Communities Implementing Smart Growth
The United States Environmental Protection Agency has recognized these cities for implementing smart growth principles:
- Arlington, Virginia
- Minneapolis and Saint Paul, Minnesota
- Davidson, North Carolina
- Denver, Colorado
The Smart Growth Network has recognized these U.S. cities for implementing smart growth principles:
- The Kentlands; Gaithersburg, Marylandc(for live-work units)
- East Liberty; Pittsburgh, Pennsylvania (establishing downtown retail)
- Moore Square Museums Magnet Middle School; Raleigh, North Carolina (for being located downtown)
- Garfield Park; Chicago, Illinois(retaining transit options)
- Pine Barrens; Southern New Jersey (for transfer of development rights away from undeveloped land)
- Chesterfield Township, New Jersey (for township wide transfer of development rights away from forest and farmland and development of the several hundred acre New Urbanism community of Old York Village.

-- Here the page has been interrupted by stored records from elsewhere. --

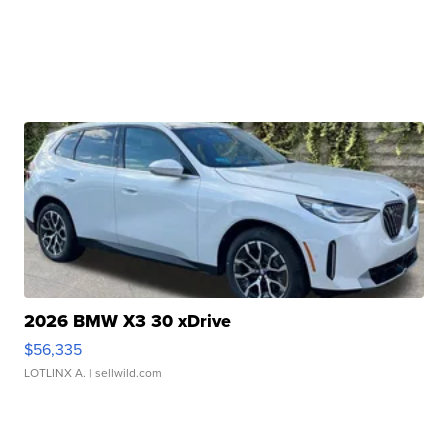
2026 BMW X3 30 xDrive
$56,335
LOTLINX A.
| sellwild.com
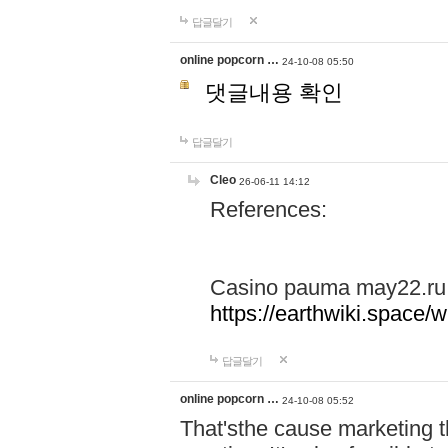
답글달기
online popcorn …
24-10-08 05:50
댓글내용 확인
답글달기
Cleo
26-06-11 14:12
References:
Casino pauma may22.ru
https://earthwiki.spac
답글달기
online popcorn …
24-10-08 05:52
That'sthe cause marketing t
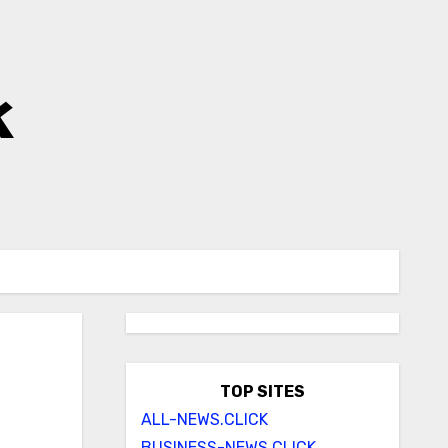
k
TOP SITES
ALL-NEWS.CLICK
BUSINESS-NEWS.CLICK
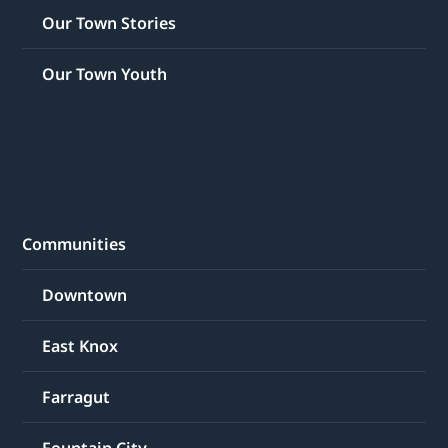
Our Town Stories
Our Town Youth
Communities
Downtown
East Knox
Farragut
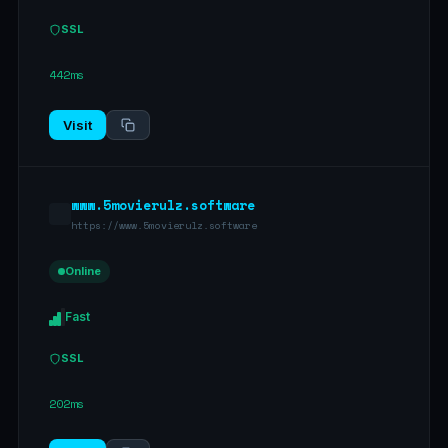
SSL
442ms
Visit
www.5movierulz.software
https://www.5movierulz.software
Online
Fast
SSL
202ms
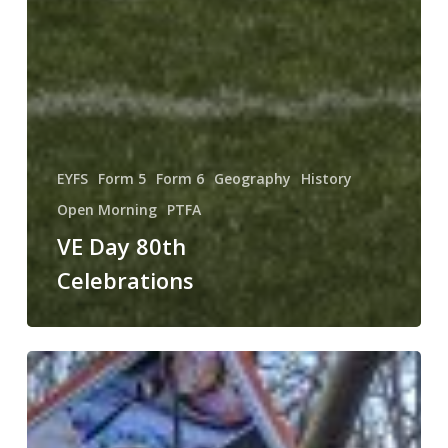
EYFS
Form 5
Form 6
Geography
History
Open Morning
PTFA
VE Day 80th
Celebrations
Happy
St.
David’s
Day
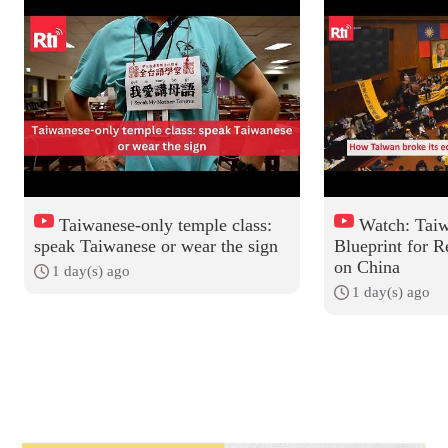
Taiwanese-only temple class:
Watch: Taiw
speak Taiwanese or wear the sign
Blueprint for R
on China
1 day(s) ago
1 day(s) ago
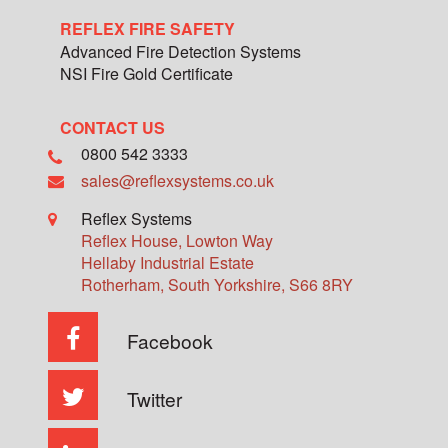
REFLEX FIRE SAFETY
Advanced Fire Detection Systems
NSI Fire Gold Certificate
CONTACT US
0800 542 3333
sales@reflexsystems.co.uk
Reflex Systems
Reflex House, Lowton Way
Hellaby Industrial Estate
Rotherham
,
South Yorkshire
,
S66 8RY
Facebook
Twitter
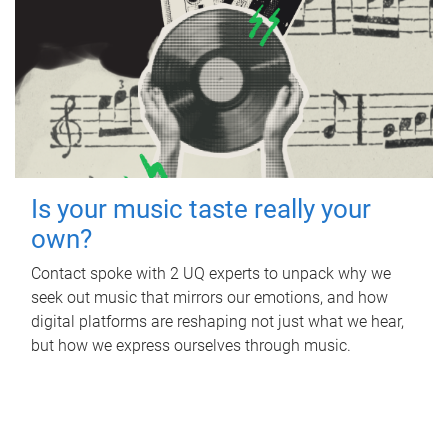
Is your music taste really your
own?
Contact spoke with 2 UQ experts to unpack why we
seek out music that mirrors our emotions, and how
digital platforms are reshaping not just what we hear,
but how we express ourselves through music.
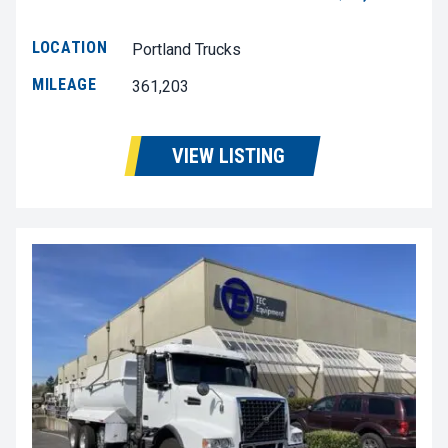
LOCATION
Portland Trucks
MILEAGE
361,203
VIEW LISTING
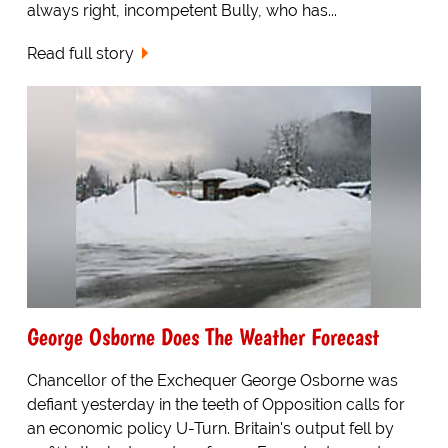
always right, incompetent Bully, who has...
Read full story
George Osborne Does The Weather Forecast
Chancellor of the Exchequer George Osborne was
defiant yesterday in the teeth of Opposition calls for
an economic policy U-Turn. Britain's output fell by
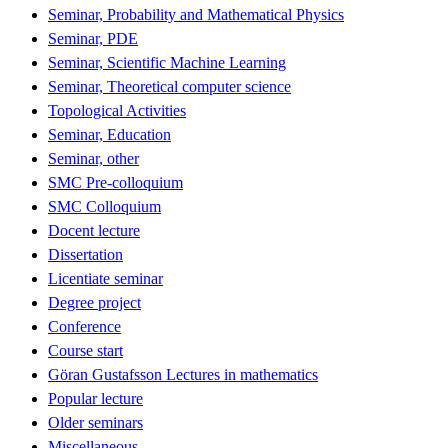
Seminar, Probability and Mathematical Physics
Seminar, PDE
Seminar, Scientific Machine Learning
Seminar, Theoretical computer science
Topological Activities
Seminar, Education
Seminar, other
SMC Pre-colloquium
SMC Colloquium
Docent lecture
Dissertation
Licentiate seminar
Degree project
Conference
Course start
Göran Gustafsson Lectures in mathematics
Popular lecture
Older seminars
Miscellaneous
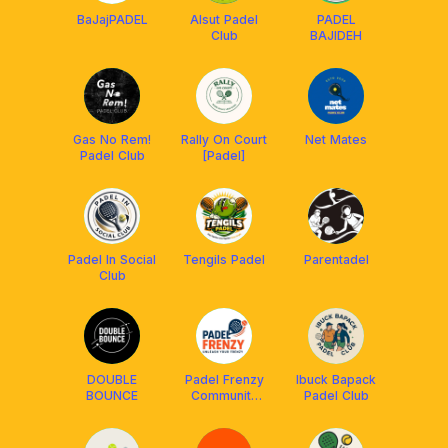
BaJajPADEL
Alsut Padel
PADEL
Club
BAJIDEH
Gas No Rem!
Rally On Court
Net Mates
Padel Club
[Padel]
Padel In Social
Tengils Padel
Parentadel
Club
DOUBLE
Padel Frenzy
Ibuck Bapack
BOUNCE
Community
Padel Club
Club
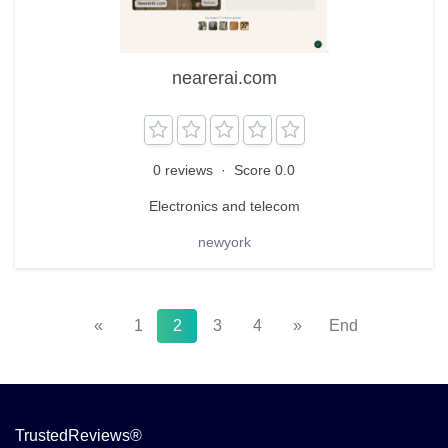
nearerai.com
0 reviews
·
Score 0.0
Electronics and telecom
newyork
«
1
2
3
4
»
End
TrustedReviews®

In July 2011, The Atlantic magazine called the BeltLine, a series of housing, trail, and transit projects along a 22-mile (35-km) long disused rail corridor surrounding the core of Atlanta, the United States' "most ambitious smart growth project".
In Savannah, Georgia (US) the historic Oglethorpe Plan has been shown to contain most of the elements of Smart Growth in its network of wards, each of which has a central civic square. The plan has demonstrated its resilience to changing conditions, and the city is using the plan as a model for growth in newer areas.